--- EXERCISE BRIEF ---
Gather every line in the records below that contains the string "post" and copy each one in full. Matches are case-sensitive.
Segment Start: SOURCE MATERIAL
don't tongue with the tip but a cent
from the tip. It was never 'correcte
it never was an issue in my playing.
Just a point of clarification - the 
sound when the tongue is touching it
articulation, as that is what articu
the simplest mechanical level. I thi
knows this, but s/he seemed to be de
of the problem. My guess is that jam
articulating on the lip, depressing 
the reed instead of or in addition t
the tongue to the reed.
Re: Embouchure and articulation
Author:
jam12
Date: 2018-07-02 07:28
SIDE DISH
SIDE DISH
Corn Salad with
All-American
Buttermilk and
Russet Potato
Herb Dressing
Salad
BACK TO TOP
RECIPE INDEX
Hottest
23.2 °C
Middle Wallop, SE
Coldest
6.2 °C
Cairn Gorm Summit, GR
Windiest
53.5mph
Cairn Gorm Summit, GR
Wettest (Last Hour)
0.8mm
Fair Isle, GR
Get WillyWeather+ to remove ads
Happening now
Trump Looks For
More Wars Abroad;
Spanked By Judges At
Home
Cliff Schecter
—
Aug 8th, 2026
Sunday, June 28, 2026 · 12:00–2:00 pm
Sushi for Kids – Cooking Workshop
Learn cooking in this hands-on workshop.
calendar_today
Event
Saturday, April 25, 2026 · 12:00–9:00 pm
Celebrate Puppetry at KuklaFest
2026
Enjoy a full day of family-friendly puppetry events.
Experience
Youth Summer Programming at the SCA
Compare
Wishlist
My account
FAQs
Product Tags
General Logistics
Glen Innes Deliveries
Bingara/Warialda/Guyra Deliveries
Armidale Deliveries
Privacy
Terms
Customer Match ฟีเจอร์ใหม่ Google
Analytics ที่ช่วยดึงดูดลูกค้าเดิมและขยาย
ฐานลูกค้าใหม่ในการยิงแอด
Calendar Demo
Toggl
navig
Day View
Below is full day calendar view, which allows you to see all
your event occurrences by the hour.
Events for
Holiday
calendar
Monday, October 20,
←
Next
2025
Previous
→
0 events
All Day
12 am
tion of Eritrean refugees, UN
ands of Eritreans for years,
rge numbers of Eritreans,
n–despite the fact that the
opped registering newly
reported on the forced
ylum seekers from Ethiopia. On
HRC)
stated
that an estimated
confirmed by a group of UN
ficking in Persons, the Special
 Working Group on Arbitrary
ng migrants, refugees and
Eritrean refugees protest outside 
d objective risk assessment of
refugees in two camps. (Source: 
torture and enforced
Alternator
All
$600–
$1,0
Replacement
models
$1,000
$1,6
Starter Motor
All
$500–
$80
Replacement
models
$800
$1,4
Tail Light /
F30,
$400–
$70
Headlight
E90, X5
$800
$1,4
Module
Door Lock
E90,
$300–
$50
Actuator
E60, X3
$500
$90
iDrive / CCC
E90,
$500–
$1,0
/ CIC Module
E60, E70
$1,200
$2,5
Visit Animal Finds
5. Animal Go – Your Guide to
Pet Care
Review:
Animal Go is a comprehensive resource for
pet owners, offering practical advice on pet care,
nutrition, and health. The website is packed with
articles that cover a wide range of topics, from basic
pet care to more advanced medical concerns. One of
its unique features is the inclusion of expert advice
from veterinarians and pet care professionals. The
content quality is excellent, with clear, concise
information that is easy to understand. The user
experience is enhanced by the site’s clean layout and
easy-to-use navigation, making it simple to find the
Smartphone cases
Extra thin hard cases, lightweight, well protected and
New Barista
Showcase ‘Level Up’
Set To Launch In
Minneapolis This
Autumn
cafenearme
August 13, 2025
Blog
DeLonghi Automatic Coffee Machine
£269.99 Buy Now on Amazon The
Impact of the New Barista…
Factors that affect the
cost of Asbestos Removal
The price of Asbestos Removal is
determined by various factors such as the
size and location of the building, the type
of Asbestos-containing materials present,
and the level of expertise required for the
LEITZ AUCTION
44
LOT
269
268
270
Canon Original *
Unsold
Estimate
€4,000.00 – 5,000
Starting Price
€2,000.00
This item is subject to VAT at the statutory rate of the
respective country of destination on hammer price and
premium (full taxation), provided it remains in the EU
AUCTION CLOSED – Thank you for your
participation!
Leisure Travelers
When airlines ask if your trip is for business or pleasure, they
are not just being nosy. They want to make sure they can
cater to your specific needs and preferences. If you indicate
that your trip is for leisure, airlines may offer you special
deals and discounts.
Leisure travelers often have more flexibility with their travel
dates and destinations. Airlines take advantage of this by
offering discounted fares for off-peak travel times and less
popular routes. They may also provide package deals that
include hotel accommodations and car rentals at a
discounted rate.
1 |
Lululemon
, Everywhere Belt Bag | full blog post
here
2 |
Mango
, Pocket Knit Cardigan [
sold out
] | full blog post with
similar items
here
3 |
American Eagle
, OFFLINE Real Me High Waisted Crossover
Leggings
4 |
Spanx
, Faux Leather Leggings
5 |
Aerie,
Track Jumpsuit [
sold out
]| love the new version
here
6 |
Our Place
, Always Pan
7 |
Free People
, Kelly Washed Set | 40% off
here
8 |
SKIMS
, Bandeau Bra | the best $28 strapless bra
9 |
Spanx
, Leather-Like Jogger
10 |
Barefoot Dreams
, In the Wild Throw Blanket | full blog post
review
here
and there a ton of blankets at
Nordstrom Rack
Segment End: SOURCE MATERIAL
--- THE ANSWER ---
, Everywhere Belt Bag | full blog post
] | full blog post with
, In the Wild Throw Blanket | full blog post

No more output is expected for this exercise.